ONLİNE ÖDEME YAPMAK İÇİN TIKLAYIN

Tehdit Suçu Soruşturma ve Kovuşturma Usulü

5237 sayılı Türk Ceza Kanunun 106.maddesinin 1.fıkrasının 1.cümlesinde belirtildiği şekilde; “bir başkasını, kendisinin veya yakınının hayatına, vücut veya cinsel dokunulmazlığına yönelik bir saldırı gerçekleştirileceğinden bahisle tehdit fiilinin işlenmesi halinde” yani tehdit suçunun temel şekli gerçekleştirildiğinde resen soruşturma ve kovuşturma yapılacaktır. Mağdurun sadece şikâyetçi olmaması ya da şikâyetinden vazgeçmesi (ancak uzlaşması halinde failin hukuki durumu ayrıca tayin edilecektir.) önem arz etmeyecektir.

Suçun, maddenin 2 nci fıkrasında düzenlenen nitelikli hallerinden birinin gerçekleşmesi halinde de soruşturma ve kovuşturması resen yapılacaktır. Suç mağduru her iki halde de yetkili kolluk birimine yahut adliyeye giderek suç yönünden ayrıca ihbarda bulunabilecektir. Yahut bir başka soruşturma dosyasında savcı ya da başka bir yargılama dosyasında hâkim, üçüncü bir kişiye karşı tehdit suçunun işlendiği konusunda basit şüphe uyandırır delillerin varlığı halinde savcı tehdit suçundan resen soruşturma yapacak hâkim de soruşturma yapılması için savcılığa suç ihbarında bulunacaktır.

106/1 fıkranın 2. cümlesinde düzenlenen malvarlığına yönelik ağır tehditle sair tehdit halinde ise soruşturma ve kovuşturma yapılabilmesi mağdurun şikâyetine bağlıdır.

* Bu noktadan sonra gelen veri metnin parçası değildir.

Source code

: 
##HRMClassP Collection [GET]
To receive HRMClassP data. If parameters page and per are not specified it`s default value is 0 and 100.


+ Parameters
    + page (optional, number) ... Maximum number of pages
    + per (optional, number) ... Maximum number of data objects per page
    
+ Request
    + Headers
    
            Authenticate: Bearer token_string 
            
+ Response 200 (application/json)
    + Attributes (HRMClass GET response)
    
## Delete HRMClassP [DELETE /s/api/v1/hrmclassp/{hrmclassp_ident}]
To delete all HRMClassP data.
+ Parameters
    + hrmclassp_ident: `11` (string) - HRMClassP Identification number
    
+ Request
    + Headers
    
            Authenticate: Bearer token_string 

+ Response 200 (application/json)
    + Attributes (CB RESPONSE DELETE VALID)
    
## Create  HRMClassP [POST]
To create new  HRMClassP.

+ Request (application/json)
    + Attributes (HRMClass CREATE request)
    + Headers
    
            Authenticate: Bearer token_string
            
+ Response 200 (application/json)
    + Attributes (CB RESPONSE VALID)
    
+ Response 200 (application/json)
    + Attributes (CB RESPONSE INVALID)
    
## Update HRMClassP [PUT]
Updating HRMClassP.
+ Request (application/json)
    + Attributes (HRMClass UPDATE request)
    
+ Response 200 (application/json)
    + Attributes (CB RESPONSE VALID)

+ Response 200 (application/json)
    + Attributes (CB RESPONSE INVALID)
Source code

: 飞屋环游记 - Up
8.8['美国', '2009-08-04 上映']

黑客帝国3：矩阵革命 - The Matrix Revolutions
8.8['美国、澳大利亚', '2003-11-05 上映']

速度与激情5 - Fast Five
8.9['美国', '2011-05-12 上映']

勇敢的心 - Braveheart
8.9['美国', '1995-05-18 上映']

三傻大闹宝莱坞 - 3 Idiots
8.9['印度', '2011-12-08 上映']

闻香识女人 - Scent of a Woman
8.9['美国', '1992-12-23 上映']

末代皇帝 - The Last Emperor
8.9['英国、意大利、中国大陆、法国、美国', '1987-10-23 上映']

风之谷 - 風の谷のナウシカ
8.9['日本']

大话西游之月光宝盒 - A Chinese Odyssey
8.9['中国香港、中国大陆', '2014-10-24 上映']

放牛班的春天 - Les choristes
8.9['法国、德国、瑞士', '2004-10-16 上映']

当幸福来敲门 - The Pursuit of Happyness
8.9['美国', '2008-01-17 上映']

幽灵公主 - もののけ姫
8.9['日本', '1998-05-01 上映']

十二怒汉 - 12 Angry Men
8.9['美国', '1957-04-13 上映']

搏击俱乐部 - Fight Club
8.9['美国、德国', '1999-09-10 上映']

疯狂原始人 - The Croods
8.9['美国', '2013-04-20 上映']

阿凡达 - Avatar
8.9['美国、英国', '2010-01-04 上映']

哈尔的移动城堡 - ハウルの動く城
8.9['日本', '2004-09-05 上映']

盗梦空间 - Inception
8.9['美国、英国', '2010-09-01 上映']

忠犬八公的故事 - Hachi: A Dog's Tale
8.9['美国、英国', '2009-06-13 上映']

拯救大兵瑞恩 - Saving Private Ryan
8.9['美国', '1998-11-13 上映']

Tehdit suçunun mağduru; bu suçla korunan hukuki değeri sahibi olan, suçun aktif süjesi olan fail tarafından haksızlığa uğratılan kişidir. Mağdur şikâyette bulunmadığı müddetçe resen soruşturma ve kovuşturma yapılması yahut başlayan soruşturma ve kovuşturmanın devam etmesi mümkün değildir.

Tehdit suçunda suçun işlendiği yer yüze karşı tehdidin yapıldığı yerdir. Suç tarihi de bu tarihtir. Gıyapta tehditte ise mağdurun tehdit içerikli cümleleri öğrendiği yer suç yeri iken suç tarihi ise öğrenme tarihidir. Suçun teşebbüs aşamasında kalması halinde ise icra hareketlerinin tamamlandığı yer suç yeri iken, tamamlandığı tarihte suç tarihidir. Zincirleme tehdit eyleminde teselsülün sona erdiği yer suç yeri ve teselsülün sona erdiği tarih suç tarihi olacaktır.

Tehdit suçunda yetkili mahkeme suçun işlendiği yer mahkemesidir. Suçun işlendiği yer de, yukarıdaki paragrafta anlattığımız yönteme göre belirlenecektir. Genelde de mağdurun öğrendiği yer olarak ortaya çıkacaktır. Tehdit suçunda yargılamayla görevli mahkeme Asliye Ceza Mahkemeleridir. Öncesinde 106/1 fıkranın 1 nci cümlesi kapsamında kalan tehdit suçlarında görevli mahkeme Asliye Ceza Mahkemeleri iken, 106/1 fıkranın 2 nci cümlesi kapsamında kalan tehdit suçlarında ise Sulh Ceza Mahkemeleriydi. 5235 sayılı Adli Yargı İlk Derece Mahkemeleri İle Bölge Adliye Mahkemelerinin Kuruluş, Görev ve Yetkileri Hakkında Kanunda, 6545 Sayılı Kanunla 28 Haziran 2014 tarihinde yapılan değişimle Sulh Ceza Mahkemeleri kaldırılarak tehdit suçunun tüm hallerinde görevli mahkeme Asliye Ceza Mahkemeleri olmuştur.

Tehdit suçun temel şekli olan, bir başkasını, kendisinin veya yakınının hayatına, vücut veya cinsel dokunulmazlığına yönelik bir saldırı gerçekleştireceğinden bahisle tehditte, fail için altı aydan iki yıla kadar hapis cezası verilecektir. Nitelikli hallerinden (106/2) birinin varlığı halinde ise kanunen öngörülen müeyyide iki yıldan beş yıla kadar hapis cezasıdır. Failin gerçekleştirdiği tehditte birden fazla nitelikli hal varsa hâkim, teşdit uygulayarak alt sınır olan 2 yıldan uzaklaşıp temel cezayı belirleyecektir.